Berkaitan dengan akan diberlakukannya UU JPH (Undang Undang Jaminan Produk Halal) di Indonesia. Hal tersebut mewajibkan pihak industri untuk dengan jelas mencantumkan logo halal pada produk mereka, kecuali bagi produk yang memang dimaksudkan sebagai bahan haram. Tentunya untuk bisa memperoleh SH bagi Industri atau pelaku usaha, mereka wajib untuk mengetahui pengetahuan terkait dengan bahan (bahan baku ataupun bahan penolong) yang digunakan selama proses produksi.
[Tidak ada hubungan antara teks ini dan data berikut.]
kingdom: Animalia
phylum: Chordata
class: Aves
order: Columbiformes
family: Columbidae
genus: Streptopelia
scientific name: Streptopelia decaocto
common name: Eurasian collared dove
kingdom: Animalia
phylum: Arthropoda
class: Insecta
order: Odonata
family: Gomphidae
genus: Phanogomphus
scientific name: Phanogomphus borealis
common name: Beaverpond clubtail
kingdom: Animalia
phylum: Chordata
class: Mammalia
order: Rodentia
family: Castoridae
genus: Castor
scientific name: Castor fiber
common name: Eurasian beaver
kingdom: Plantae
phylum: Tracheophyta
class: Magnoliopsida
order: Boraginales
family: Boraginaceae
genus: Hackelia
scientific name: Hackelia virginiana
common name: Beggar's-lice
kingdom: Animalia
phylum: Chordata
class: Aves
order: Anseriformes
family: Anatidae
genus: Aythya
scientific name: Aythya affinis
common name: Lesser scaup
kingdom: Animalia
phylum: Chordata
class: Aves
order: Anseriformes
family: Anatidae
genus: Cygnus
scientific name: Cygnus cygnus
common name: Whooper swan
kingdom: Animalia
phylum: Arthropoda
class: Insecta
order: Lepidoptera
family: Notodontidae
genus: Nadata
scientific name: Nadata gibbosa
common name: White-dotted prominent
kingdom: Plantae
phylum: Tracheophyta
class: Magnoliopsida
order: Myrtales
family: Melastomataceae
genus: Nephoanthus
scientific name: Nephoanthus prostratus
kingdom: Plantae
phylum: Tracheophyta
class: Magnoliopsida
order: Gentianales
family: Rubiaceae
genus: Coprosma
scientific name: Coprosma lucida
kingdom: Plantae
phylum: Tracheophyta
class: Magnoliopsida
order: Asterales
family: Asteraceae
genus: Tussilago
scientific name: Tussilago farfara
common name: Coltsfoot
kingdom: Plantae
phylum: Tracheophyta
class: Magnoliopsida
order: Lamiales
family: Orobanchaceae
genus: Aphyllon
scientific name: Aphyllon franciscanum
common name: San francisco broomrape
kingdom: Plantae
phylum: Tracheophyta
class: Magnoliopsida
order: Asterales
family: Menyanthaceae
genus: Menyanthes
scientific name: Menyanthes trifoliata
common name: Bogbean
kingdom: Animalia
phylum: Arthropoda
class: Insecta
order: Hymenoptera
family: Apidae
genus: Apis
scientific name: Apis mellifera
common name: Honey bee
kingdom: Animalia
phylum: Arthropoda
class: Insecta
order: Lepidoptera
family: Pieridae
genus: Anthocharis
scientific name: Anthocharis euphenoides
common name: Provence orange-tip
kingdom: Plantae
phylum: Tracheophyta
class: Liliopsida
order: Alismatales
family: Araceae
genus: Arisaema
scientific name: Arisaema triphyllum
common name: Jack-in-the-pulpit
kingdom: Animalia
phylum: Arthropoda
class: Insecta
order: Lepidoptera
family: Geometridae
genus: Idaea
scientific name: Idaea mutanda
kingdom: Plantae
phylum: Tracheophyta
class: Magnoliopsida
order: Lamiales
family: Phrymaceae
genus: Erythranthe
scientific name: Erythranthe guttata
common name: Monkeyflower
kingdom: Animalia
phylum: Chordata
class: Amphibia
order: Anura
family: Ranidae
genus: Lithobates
Pengetahuan mengenai titik kritis bahan di bidang pangan akan mempengaruhi atau menjadi penentu suatu produk memiliki status sebagai produk halal atau haram.

Pada proses produksi pangan yang terdiri dari beberapa tahapan (sederhana maupun kompleks), setiap penambahan bahan selama proses produksi harus memiliki ketelusuran (asal usul) yang jelas. Bahan yang digunakan selama proses produksi itu sendiri digolongkan menjadi beberapa kelompok, yaitu; bahan tidak kritis, bahan kritis dan harus memiliki SH, serta bahan kritis namun tidak harus memiliki SH.

Suatu bahan dapat dikatakan sebagai bahan yang tidak kritis (disebut juga sebagai bahan positive list) jika bahan tersebut termasuk kedalam bahan tambang/galian, bahan kimia/sintetis, bahan nabati yang tidak memerlukan adanya proses lanjutan atau tanpa adanya penambahan bahan lain, bahan hewani (telur, susu segar, madu dan ikan), produk mikrobial yang secara proses diperoleh dengan proses alami serta beberapa jenis bahan polimer lainnya. Daftar bahan tidak kritis dijelaskan dalam SK LPPOM MUI (SK07/Dir/LPPOM MUI/I/13-rev1).

Penelusuran mengenai titik kritis bahan menjadi suatu kemampuan analisis tersendiri yang dibutuhkan oleh seorang sarjana teknologi pangan. Sarjana teknologi pangan merupakan salah satu lulusan program studi yang diharapkan mampu menitikberatkan keilmuan yang dimilikinya mengenai bahan pangan dan proses produksi pangan untuk menelusuri titik kritis suatu bahan.

Program studi Teknologi Pangan Universitas Al Azhar Indonesia berfokus pada pengembangan produk pangan halal dengan mengedepankan prinsip entrepreneur. Maka kemampuan analisis dari seorang lulusan teknologi pangan dalam menciptakan inovasi atau diversifikasi pada produk pangan harus memperhatikan penggunaan bahan bahan yang memiliki titik kritis halal. Pada bidang industri lulusan teknologi pangan dengan kemampuan analisis semacam ini juga sangat diperlukan mengingat hampir seluruh dunia saat ini berfokus memproduksi produk halal untuk konsumen muslim.